In recent years, the number of uninsured motorists in the United States has been on the rise. A new study shows that the recession will likely cause a dramatic increase by 2010. Some states, including Oklahoma, already have a large number of uninsured drivers.
A new study by the Insurance Research Council of Malvern, PA reported that approximately 24 percent of Oklahoma drivers are uninsured. The study was conducted using last years insurance claims made by individuals who were hit by uninsured drivers and resulted in injuries. Other states with the most uninsured drivers are New Mexico, 29 percent; Mississippi, 28 percent; Alabama, 26 percent; and Florida, 23 percent. The five states with the lowest uninsured driver estimates were Massachusetts, 1 percent; Maine, 4 percent; North Dakota, 5 percent; New York 5 percent; and Vermont, 6 percent.

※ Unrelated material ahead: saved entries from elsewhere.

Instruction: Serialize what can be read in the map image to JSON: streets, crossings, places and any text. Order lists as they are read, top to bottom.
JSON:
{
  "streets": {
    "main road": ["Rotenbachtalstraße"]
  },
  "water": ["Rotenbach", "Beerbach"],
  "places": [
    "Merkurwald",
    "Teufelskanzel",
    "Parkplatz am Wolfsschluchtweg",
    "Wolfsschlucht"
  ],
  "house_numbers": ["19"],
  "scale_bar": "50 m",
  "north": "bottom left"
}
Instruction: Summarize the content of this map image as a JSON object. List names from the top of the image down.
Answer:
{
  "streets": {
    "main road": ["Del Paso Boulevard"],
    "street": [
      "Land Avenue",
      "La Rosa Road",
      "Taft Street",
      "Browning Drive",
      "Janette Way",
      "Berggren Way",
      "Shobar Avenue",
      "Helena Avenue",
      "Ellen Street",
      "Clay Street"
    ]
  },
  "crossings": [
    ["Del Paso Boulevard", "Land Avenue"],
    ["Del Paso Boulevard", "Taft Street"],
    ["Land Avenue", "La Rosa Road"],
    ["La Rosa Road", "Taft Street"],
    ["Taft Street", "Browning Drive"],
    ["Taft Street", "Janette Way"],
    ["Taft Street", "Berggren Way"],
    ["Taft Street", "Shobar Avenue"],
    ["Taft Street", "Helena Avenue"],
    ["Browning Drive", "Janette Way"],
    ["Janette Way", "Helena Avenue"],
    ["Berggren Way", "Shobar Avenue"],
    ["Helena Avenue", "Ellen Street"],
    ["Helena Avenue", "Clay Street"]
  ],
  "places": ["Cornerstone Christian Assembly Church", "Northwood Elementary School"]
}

Another study has found that the number of uninsured motorists is linked to unemployment. Based on unemployment rates, researchers estimated the number of uninsured motorists will continue to increase until the recession ends.
There are several ways to prevent the increasing amount of uninsured motorists. Some consumers advocate giving financial aid to low-income drivers. For example, some counties in California started a low-cost auto insurance pilot program in 1999. It was later extended to the entire state in 2007. Thanks to the program, a family of four earning less than $53,000 a year can now get an affordable insurance policy. The cost of insurance can be as low as under $400 a year. There are also other methods that can help reduce the price of insurance. For example, raising deductibles, reducing coverage, and keeping only one or two cars per household.